Activity -
Please filter the listing below and copy out the lines that hold "Figure".

Data excerpt -
= Beginning of Section =
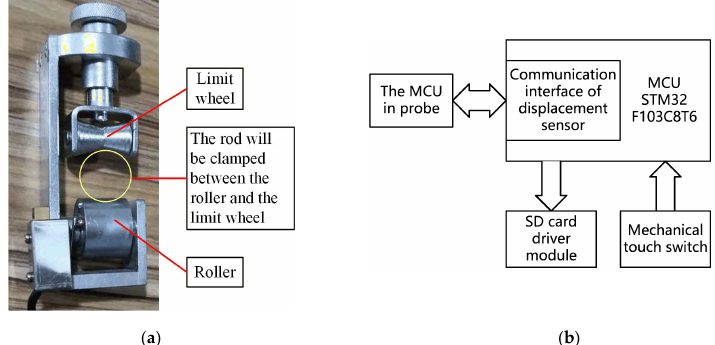
Figure 5. Displacement sensor: ( a ) physical drawing of displacement sensor; ( b ) block diagram of displacement sensor system.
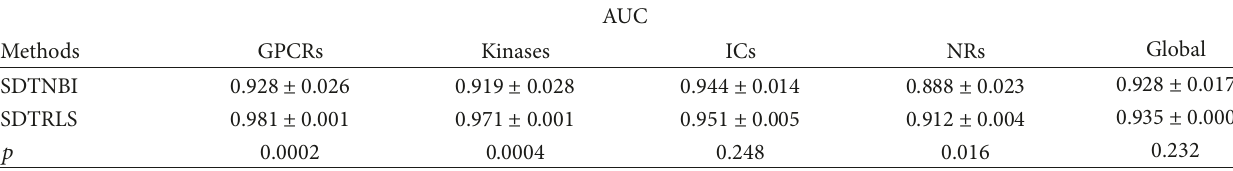
Table 5: The 𝑡 -tests results of 10-fold cross validations on 5 datasets. AUC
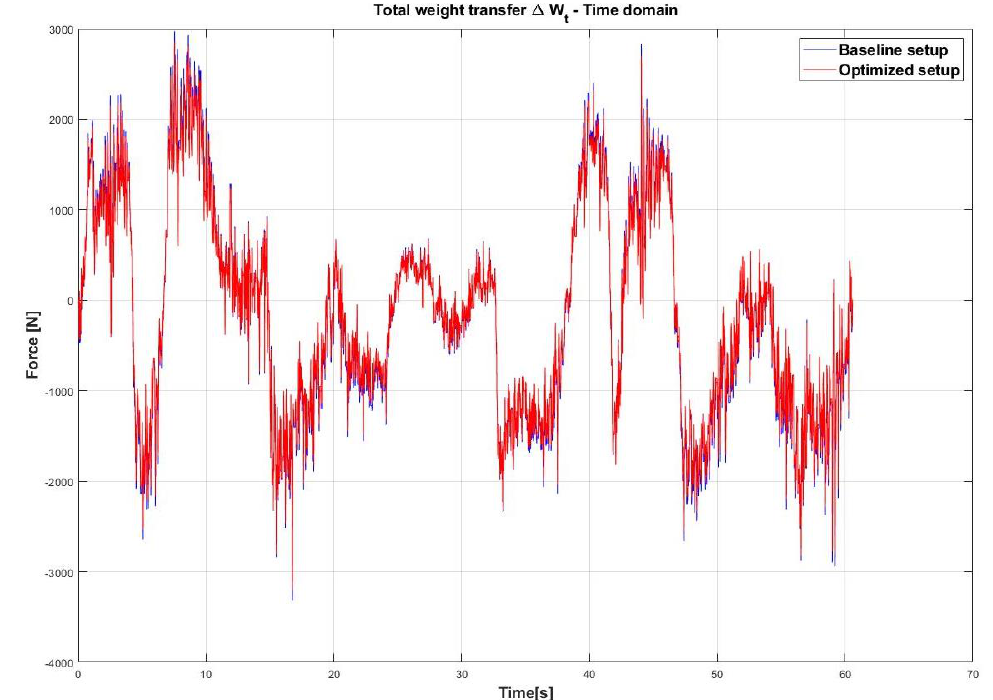
Figure 26. Comparison between the baseline provided setup and improved setup for the total weight transfer of the car in the time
= End of Section =
Response below -
Figure 5. Displacement sensor: ( a ) physical drawing of displacement sensor; ( b ) block diagram of displacement sensor system.
Figure 26. Comparison between the baseline provided setup and improved setup for the total weight transfer of the car in the time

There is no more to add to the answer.